**Prompt**
Your reply should set down word for word each line below from the one with "Figure 2. Examples of edge- and node-based" through the final line, both included, but none of the pictures.

**Data provided**
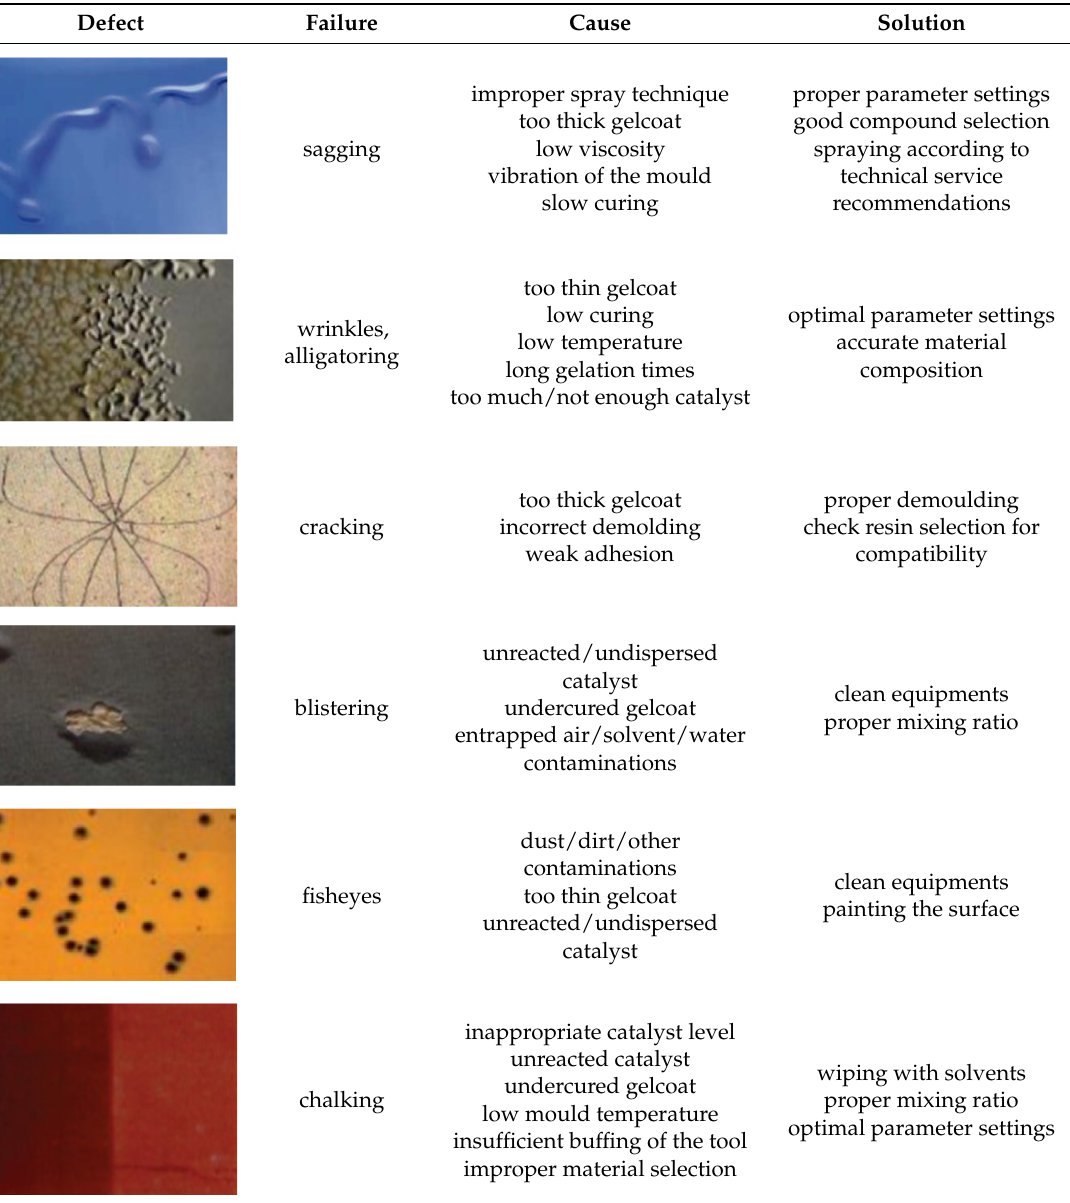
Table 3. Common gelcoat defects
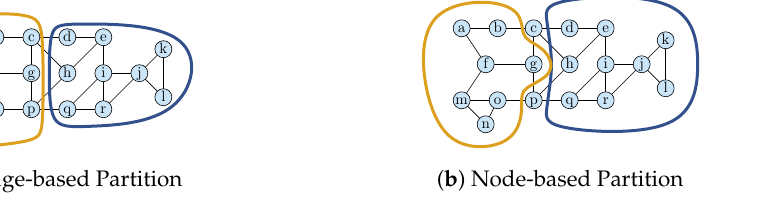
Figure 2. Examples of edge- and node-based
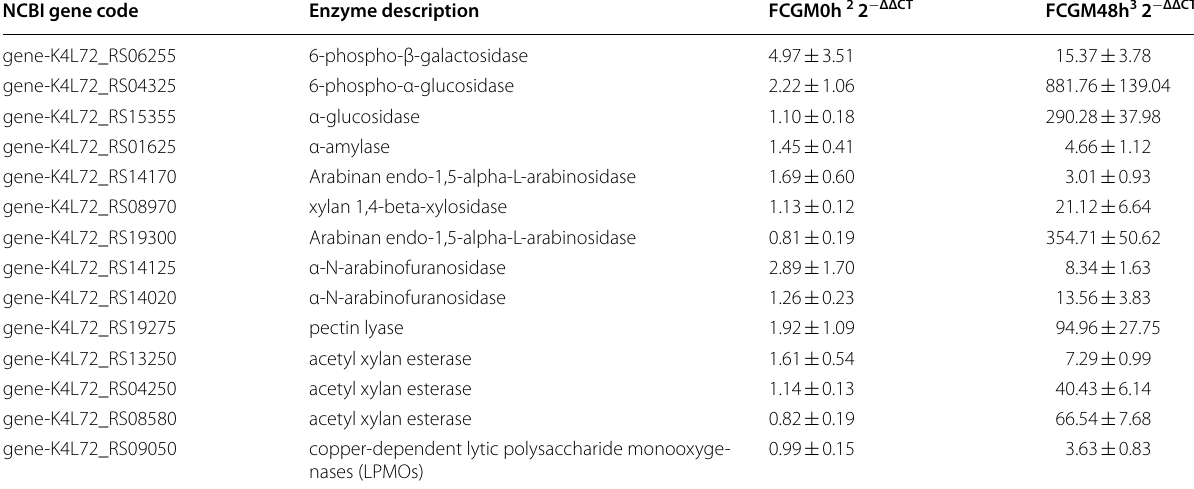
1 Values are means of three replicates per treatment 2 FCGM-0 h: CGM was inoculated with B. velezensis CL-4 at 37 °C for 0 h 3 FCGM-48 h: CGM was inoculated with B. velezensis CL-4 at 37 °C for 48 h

**Answer area**
Figure 2. Examples of edge- and node-based
1 Values are means of three replicates per treatment 2 FCGM-0 h: CGM was inoculated with B. velezensis CL-4 at 37 °C for 0 h 3 FCGM-48 h: CGM was inoculated with B. velezensis CL-4 at 37 °C for 48 h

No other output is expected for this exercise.